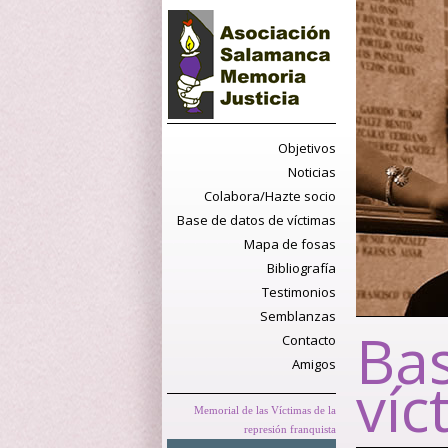
Objetivos
Noticias
Colabora/Hazte socio
Base de datos de víctimas
Mapa de fosas
Bibliografía
Testimonios
Semblanzas
Bas
Contacto
Amigos
víc
Memorial de las Víctimas de la
represión franquista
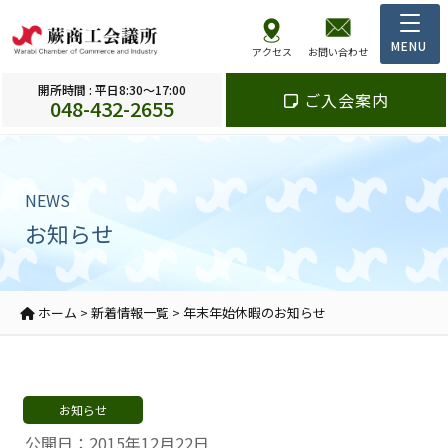
アクセス
お問い合わせ
開所時間 : 平日8:30～17:00
ご入会案内
048-432-2655
NEWS
お知らせ
ホーム
>
新着情報一覧
>
年末年始休暇のお知らせ
お知らせ
公開日：2015年12月22日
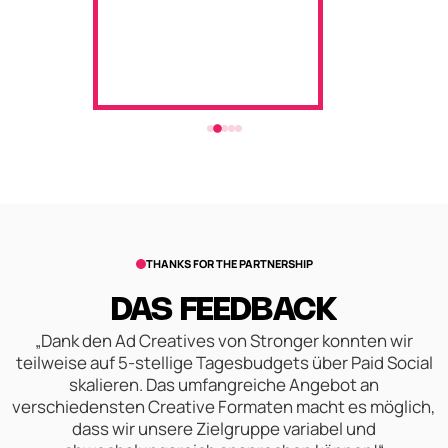
THANKS FOR THE PARTNERSHIP
DAS FEEDBACK
„Dank den Ad Creatives von Stronger konnten wir
teilweise auf 5-stellige Tagesbudgets über Paid Social
skalieren. Das umfangreiche Angebot an
verschiedensten Creative Formaten macht es möglich,
dass wir unsere Zielgruppe variabel und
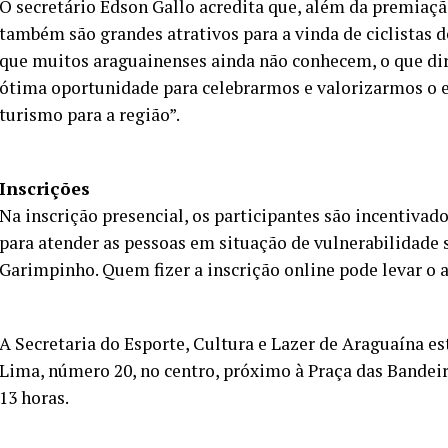
O secretário Edson Gallo acredita que, além da premiação
também são grandes atrativos para a vinda de ciclistas d
que muitos araguainenses ainda não conhecem, o que dirá
ótima oportunidade para celebrarmos e valorizarmos o e
turismo para a região”.
Inscrições
Na inscrição presencial, os participantes são incentiva
para atender as pessoas em situação de vulnerabilidade
Garimpinho. Quem fizer a inscrição online pode levar o 
A Secretaria do Esporte, Cultura e Lazer de Araguaína est
Lima, número 20, no centro, próximo à Praça das Bandeira
13 horas.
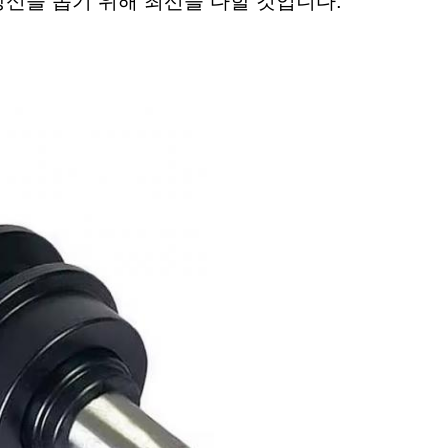
당신을 돕기 위해 최선을 다할 것입니다.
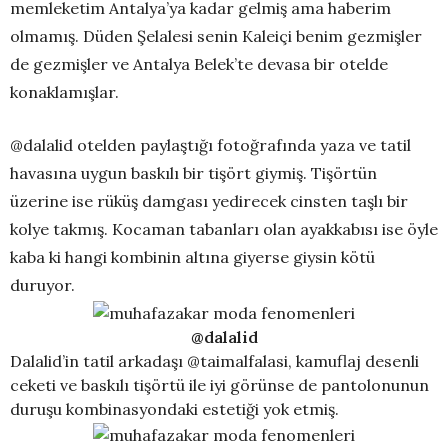
memleketim Antalya’ya kadar gelmiş ama haberim
olmamış. Düden Şelalesi senin Kaleiçi benim gezmişler
de gezmişler ve Antalya Belek’te devasa bir otelde
konaklamışlar.
@dalalid otelden paylaştığı fotoğrafında yaza ve tatil
havasına uygun baskılı bir tişört giymiş. Tişörtün
üzerine ise rüküş damgası yedirecek cinsten taşlı bir
kolye takmış. Kocaman tabanları olan ayakkabısı ise öyle
kaba ki hangi kombinin altına giyerse giysin kötü
duruyor.
@dalalid
Dalalid’in tatil arkadaşı @taimalfalasi, kamuflaj desenli
ceketi ve baskılı tişörtü ile iyi görünse de pantolonunun
duruşu kombinasyondaki estetiği yok etmiş.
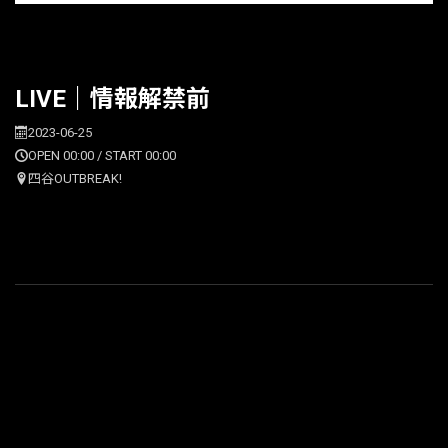
LIVE｜情報解禁前
2023-06-25
OPEN 00:00 / START 00:00
四谷OUTBREAK!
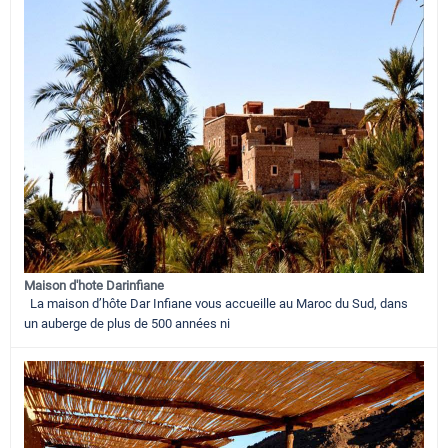
Maison d'hote Darinfiane
La maison d’hôte Dar Infiane vous accueille au Maroc du Sud, dans
un auberge de plus de 500 années ni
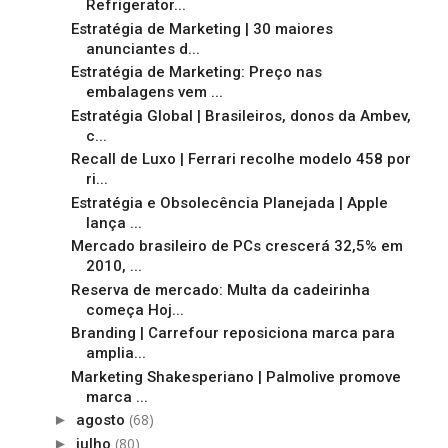
Refrigerator...
Estratégia de Marketing | 30 maiores
anunciantes d...
Estratégia de Marketing: Preço nas
embalagens vem ...
Estratégia Global | Brasileiros, donos da Ambev,
c...
Recall de Luxo | Ferrari recolhe modelo 458 por
ri...
Estratégia e Obsolecência Planejada | Apple
lança ...
Mercado brasileiro de PCs crescerá 32,5% em
2010, ...
Reserva de mercado: Multa da cadeirinha
começa Hoj...
Branding | Carrefour reposiciona marca para
amplia...
Marketing Shakesperiano | Palmolive promove
marca ...
(68)
►
agosto
(80)
►
julho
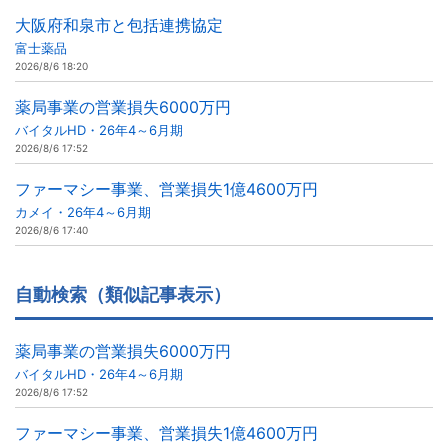
大阪府和泉市と包括連携協定
富士薬品
2026/8/6 18:20
薬局事業の営業損失6000万円
バイタルHD・26年4～6月期
2026/8/6 17:52
ファーマシー事業、営業損失1億4600万円
カメイ・26年4～6月期
2026/8/6 17:40
自動検索（類似記事表示）
薬局事業の営業損失6000万円
バイタルHD・26年4～6月期
2026/8/6 17:52
ファーマシー事業、営業損失1億4600万円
=-=-=-=-=
§ DIRECTIVE: Set the pictures aside and transcribe exactly the stretch of lines above, beginning with the one holding "Bibliografía" and ending with the one holding "Stronger konnten wir".

§ REPLY:
Bibliografía
Testimonios
Semblanzas
Bas
Contacto
Amigos
víc
Memorial de las Víctimas de la
represión franquista
アクセス
お問い合わせ
開所時間 : 平日8:30～17:00
ご入会案内
048-432-2655
NEWS
お知らせ
ホーム
>
新着情報一覧
>
年末年始休暇のお知らせ
お知らせ
公開日：2015年12月22日
THANKS FOR THE PARTNERSHIP
DAS FEEDBACK
„Dank den Ad Creatives von Stronger konnten wir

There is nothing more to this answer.